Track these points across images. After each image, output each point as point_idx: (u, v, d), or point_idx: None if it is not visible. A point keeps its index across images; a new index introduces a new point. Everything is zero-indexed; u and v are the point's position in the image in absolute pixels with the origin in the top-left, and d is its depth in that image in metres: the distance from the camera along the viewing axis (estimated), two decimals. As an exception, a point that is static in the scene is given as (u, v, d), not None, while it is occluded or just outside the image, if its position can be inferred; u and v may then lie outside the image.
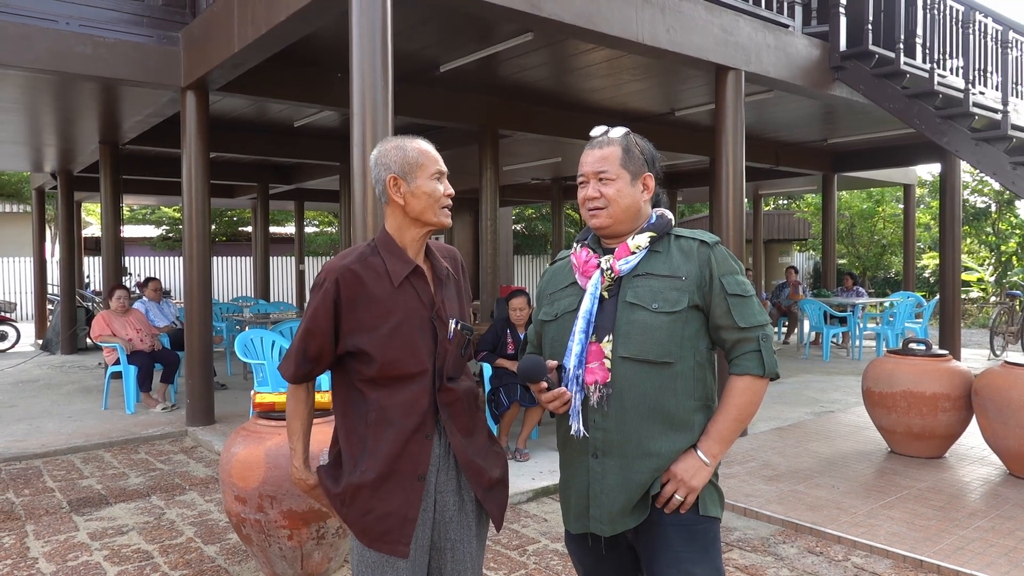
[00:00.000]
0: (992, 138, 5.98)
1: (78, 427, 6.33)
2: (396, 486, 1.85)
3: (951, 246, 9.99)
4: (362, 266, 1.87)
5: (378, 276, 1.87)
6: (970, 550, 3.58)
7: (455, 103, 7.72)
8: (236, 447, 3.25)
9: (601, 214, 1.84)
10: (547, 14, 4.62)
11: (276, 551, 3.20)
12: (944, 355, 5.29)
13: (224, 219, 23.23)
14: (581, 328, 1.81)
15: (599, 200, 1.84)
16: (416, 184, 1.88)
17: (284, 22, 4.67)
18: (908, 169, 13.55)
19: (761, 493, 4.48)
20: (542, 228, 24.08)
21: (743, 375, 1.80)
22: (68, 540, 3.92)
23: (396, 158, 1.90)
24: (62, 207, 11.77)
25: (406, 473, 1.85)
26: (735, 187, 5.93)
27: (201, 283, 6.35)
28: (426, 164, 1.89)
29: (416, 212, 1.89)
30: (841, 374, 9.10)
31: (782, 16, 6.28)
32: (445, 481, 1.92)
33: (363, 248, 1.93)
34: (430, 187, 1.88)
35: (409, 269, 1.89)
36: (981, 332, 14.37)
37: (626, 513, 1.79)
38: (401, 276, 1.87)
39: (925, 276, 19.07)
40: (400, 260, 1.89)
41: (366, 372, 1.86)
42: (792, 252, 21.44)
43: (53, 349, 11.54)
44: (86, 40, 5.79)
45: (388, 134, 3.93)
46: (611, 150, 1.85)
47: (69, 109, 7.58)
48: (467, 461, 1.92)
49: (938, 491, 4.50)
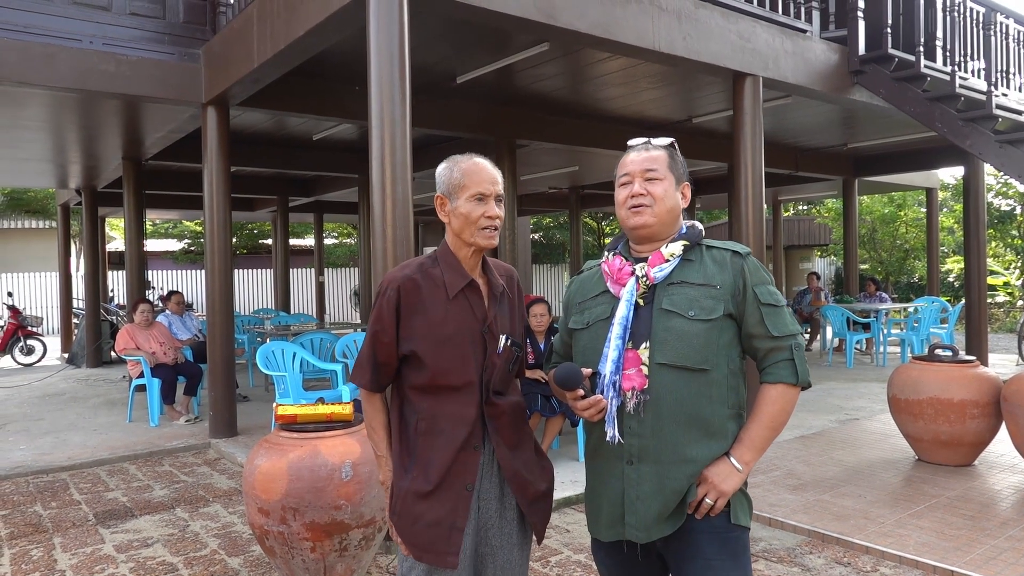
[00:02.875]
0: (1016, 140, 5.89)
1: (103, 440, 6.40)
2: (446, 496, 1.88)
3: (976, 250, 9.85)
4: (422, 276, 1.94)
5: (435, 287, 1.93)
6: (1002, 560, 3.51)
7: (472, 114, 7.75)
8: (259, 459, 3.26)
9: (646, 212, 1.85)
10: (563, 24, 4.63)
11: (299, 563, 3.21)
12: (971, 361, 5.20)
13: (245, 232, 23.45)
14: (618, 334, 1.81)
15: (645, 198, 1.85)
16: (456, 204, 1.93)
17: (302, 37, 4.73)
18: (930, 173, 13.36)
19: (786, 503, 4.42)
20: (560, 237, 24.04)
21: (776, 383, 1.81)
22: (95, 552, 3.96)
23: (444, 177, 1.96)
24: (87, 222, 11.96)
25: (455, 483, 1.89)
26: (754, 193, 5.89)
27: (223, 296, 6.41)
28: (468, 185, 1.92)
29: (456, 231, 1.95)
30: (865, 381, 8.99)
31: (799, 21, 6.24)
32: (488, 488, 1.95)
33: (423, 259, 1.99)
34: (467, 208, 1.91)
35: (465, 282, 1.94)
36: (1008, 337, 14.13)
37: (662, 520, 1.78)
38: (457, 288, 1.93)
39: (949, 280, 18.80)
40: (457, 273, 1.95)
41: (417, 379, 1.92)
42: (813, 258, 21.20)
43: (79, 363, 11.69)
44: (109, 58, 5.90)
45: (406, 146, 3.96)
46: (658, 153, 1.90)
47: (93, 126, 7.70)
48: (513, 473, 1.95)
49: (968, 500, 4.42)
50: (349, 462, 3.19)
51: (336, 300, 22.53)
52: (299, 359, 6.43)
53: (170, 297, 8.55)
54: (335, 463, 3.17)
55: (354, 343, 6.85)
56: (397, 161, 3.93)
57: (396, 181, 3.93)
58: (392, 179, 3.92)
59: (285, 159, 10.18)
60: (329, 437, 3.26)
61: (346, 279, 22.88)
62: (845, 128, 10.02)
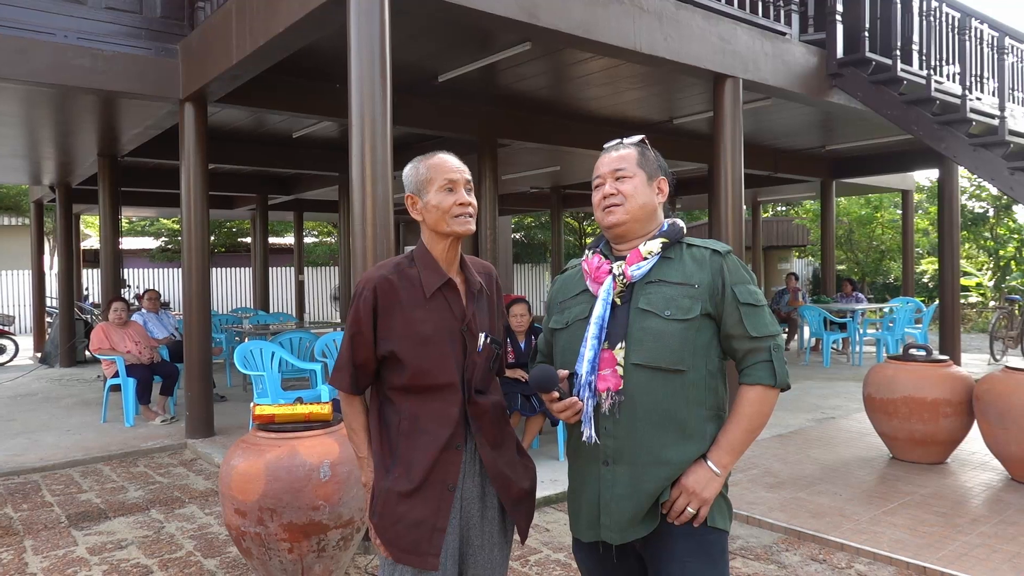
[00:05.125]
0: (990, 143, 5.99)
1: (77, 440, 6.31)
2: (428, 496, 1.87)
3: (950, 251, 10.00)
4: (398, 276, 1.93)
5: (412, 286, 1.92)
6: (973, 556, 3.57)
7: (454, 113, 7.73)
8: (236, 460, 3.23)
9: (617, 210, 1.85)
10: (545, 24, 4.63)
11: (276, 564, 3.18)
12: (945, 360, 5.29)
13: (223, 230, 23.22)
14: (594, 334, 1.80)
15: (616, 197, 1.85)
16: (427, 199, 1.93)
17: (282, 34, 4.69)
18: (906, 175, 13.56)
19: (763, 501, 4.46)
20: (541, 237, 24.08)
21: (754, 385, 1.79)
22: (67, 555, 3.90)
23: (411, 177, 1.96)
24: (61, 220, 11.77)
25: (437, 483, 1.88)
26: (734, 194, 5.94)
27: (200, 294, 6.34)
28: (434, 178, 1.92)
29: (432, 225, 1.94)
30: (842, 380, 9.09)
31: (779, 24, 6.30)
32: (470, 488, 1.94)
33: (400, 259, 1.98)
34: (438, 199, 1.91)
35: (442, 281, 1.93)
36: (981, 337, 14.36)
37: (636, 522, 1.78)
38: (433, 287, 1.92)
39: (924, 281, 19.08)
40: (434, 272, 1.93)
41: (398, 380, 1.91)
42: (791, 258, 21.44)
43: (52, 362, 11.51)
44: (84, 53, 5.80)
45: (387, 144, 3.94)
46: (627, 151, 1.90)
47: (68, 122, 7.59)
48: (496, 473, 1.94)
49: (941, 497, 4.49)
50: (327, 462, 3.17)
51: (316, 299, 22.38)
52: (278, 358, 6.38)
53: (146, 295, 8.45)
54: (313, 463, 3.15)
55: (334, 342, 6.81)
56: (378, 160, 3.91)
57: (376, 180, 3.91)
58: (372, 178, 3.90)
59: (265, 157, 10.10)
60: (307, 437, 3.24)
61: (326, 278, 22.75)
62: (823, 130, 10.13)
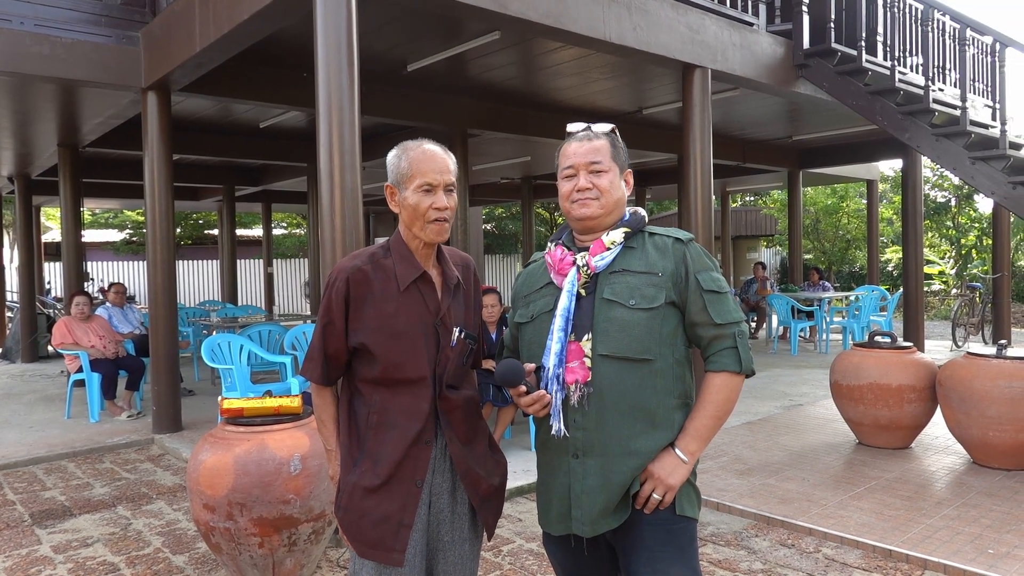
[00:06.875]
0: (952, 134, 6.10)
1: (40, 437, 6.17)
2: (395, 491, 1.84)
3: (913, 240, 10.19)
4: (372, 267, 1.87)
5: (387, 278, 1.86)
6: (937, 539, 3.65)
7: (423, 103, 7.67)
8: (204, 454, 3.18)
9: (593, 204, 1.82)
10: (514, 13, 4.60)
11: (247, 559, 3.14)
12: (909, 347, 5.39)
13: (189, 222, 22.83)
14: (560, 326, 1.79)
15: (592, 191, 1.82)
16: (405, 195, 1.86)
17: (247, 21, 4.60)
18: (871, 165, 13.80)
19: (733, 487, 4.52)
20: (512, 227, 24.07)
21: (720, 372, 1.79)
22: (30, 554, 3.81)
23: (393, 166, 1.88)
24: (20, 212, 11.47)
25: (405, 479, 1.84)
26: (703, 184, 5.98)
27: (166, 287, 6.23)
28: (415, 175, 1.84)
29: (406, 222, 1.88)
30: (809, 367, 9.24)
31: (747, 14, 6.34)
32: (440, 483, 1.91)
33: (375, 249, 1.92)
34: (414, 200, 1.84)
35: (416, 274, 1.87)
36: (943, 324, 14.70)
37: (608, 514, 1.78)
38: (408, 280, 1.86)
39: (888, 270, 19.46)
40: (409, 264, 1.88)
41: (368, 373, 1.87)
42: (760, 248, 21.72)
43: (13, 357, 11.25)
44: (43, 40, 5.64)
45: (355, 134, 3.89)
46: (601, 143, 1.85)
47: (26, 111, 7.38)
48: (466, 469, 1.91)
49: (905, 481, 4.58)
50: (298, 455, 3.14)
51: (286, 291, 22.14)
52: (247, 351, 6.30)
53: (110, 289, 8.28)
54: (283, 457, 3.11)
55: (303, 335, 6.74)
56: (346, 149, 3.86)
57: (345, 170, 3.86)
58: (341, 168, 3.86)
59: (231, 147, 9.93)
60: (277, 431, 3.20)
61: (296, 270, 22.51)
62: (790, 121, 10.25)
== == ==
Using the data above, reproduce exactly the lines between those holding "44: (86, 40, 5.79)" and "49: (938, 491, 4.50)", inclusive, and no others.

Exercise solution:
44: (86, 40, 5.79)
45: (388, 134, 3.93)
46: (611, 150, 1.85)
47: (69, 109, 7.58)
48: (467, 461, 1.92)
49: (938, 491, 4.50)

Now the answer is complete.